"HTML-structured-engine" Usage

Sponsored Links

 

Usage of "html-structured-engine"


Introduction

We introduce common usage here. For complex situation, you need to understand some abstract concepts in the source code by yourself. You can contact webmaster for help if you need.


Usage

There are 2 packages: browse and request. The package 'browse' is to parse HTML using regex. The package 'request' is called by 'browse', to fetch HTML with a URL.

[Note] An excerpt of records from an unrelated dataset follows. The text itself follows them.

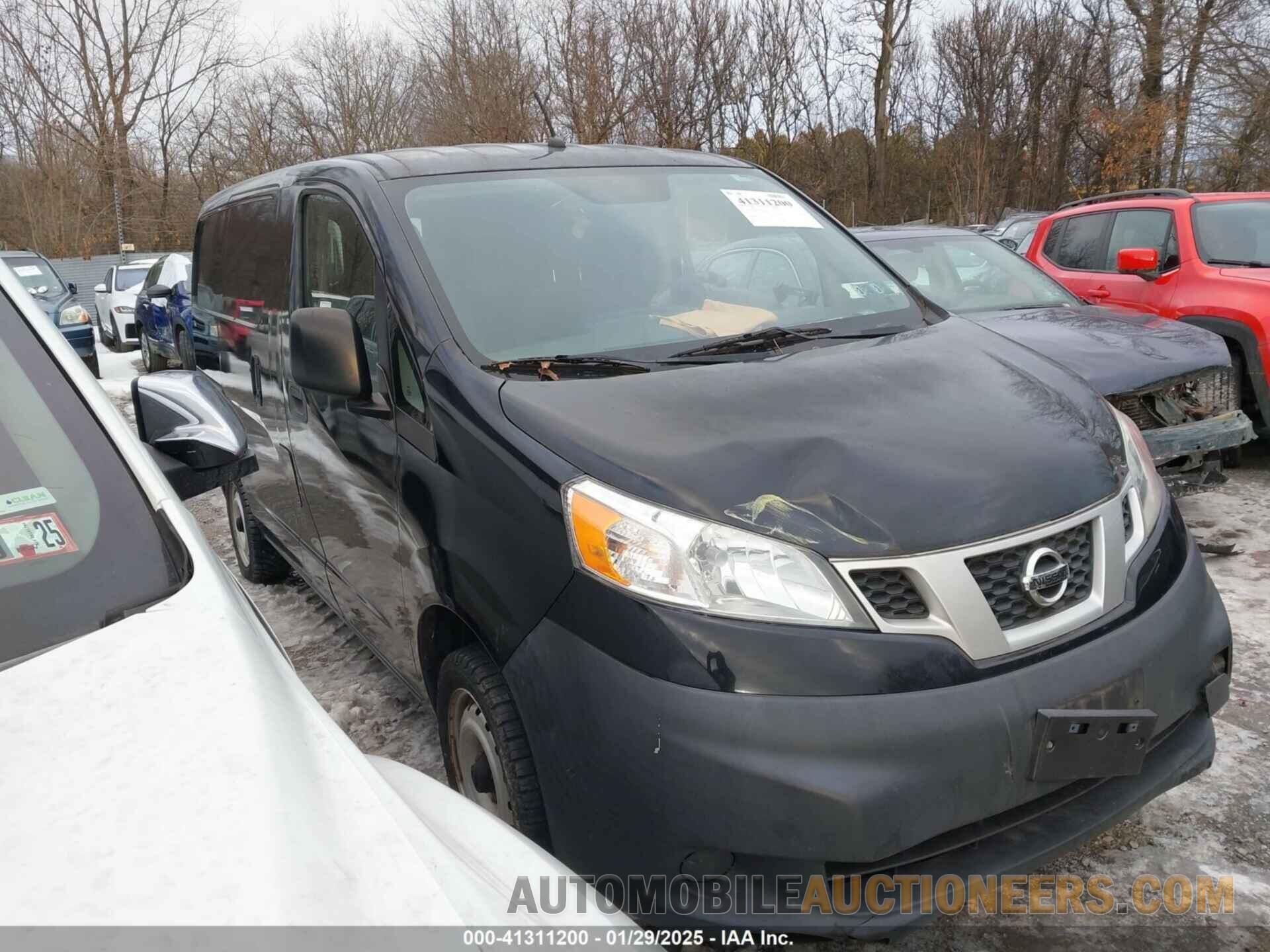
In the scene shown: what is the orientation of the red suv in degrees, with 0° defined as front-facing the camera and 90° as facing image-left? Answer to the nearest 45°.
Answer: approximately 315°

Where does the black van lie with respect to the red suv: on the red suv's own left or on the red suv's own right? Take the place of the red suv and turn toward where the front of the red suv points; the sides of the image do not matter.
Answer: on the red suv's own right

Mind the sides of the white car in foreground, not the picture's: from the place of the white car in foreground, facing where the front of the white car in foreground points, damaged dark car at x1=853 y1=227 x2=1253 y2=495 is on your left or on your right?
on your left

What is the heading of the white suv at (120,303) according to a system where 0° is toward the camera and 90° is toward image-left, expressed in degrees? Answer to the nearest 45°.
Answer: approximately 315°

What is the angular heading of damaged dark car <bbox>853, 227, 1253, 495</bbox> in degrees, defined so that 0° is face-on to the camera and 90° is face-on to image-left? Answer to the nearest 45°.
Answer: approximately 315°

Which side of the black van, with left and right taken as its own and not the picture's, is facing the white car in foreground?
right
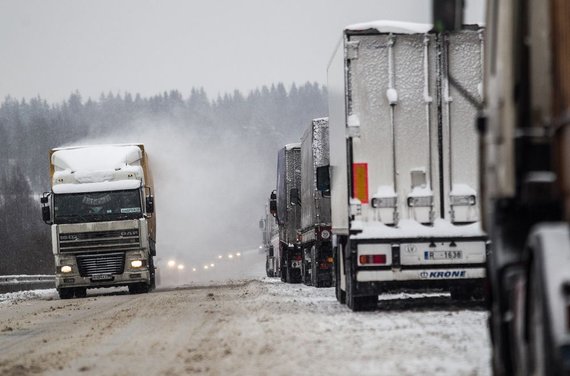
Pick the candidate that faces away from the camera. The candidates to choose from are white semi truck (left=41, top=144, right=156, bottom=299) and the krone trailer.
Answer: the krone trailer

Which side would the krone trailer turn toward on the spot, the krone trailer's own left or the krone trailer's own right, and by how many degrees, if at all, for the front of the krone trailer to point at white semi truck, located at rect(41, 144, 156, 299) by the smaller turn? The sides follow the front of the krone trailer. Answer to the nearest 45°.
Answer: approximately 45° to the krone trailer's own left

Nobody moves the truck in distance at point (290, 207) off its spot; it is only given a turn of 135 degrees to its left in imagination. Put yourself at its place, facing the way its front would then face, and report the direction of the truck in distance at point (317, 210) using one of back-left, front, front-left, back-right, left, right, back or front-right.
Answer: front-left

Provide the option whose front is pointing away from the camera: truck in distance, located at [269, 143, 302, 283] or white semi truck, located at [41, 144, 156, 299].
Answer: the truck in distance

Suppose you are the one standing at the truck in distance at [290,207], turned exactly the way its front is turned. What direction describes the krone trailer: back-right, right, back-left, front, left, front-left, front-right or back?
back

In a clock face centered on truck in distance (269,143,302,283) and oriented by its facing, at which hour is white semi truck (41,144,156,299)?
The white semi truck is roughly at 8 o'clock from the truck in distance.

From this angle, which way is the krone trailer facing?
away from the camera

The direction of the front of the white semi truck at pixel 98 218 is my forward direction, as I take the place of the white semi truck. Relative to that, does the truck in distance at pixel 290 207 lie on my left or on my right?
on my left

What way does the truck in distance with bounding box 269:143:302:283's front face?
away from the camera

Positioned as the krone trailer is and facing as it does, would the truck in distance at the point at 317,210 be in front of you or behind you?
in front

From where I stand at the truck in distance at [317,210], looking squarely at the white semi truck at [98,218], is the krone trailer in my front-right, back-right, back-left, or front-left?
back-left

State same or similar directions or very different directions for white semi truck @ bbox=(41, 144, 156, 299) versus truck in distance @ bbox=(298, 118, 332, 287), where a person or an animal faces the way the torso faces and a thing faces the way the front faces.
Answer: very different directions

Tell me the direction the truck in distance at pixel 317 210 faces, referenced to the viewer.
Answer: facing away from the viewer

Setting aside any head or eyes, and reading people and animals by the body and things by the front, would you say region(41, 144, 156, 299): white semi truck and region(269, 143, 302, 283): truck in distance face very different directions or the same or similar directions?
very different directions

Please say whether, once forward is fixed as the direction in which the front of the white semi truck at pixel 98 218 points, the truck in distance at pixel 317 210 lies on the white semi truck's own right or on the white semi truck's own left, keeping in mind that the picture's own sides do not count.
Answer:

Package Interface and class Description
request RequestInterface
 └ SimpleRequester
Fetch HTML from a specific URL.
RequestContext The result of fetching HTML.
browse BrowseInterface
 └ Html2StructBrowser
To parse HTML and get records using regex.
BrowseContext The result of parse.
BrowseConfig Configuration of how to get HTML, how to parse.
BrowseListener A callback interface to process the result.

Steps:

  1. Construct a BrowseConfig instance, set a regex with groups and group to name map.
  2. Implement and construct a Callback BrowseListener instance to gather results.
  3. Construct a Html2StructBrowser instance, and call browse() to begin parse.

Simple Demo

Just a simple demo to show the usage:

// Declare a BroseConfig
BrowseConfig config = new BrowseConfig();
config.setUrl("http://www.baidu.com/");
config.setPattern("<script[^>]*>(.*?)</script>");
config.setGfmap("1=script");

// Implement a Listener
BrowseListener listener = new BrowseListener() {
    public void save(BrowseContext context) {
        System.out.println(context.getFields().get("script"));
    }
   
    public boolean beforeOpenURL(String url) {
        System.out.println("Going to open: " + url);
        return true;
    }
};

// Construct a Browser and call browse()
new Html2StructBrowser(config).browse(
        new BrowseContext(new SimpleRequester()), listener);

For other configurations of BrowseConfig, please see comments in the source code.


Highly recommended tool

It is usually a bit complex to compose a long regex. Easy to make mistakes and not efficient. It is highly recommended to use "Wildcard to regex tool" to make the regex automatically. And the wildcard itself can be simple edited from the HTML source code. For example:

  1. Copy a piece of code of HTML:
    <td>First Name: Tom</td>
    <td>Tel: 12345678</td>
    
  2. Change the dynamic part in the HTML to wildcard. According to syntax of "Wildcard to regex tool":
    <td>First Name: *{name:Name}</td>
    <td>Tel: *{name:Tel}</td>
    
  3. Get the regex:
    <td>First Name: ((?:(?!</td>\s+<td>Tel:)(?:.|\n))+)</td>\s+<td>Tel:((?:(?!</td>)(?:.|\n))+)</td>

    And the group number to group name map:

    1=Name|2=Tel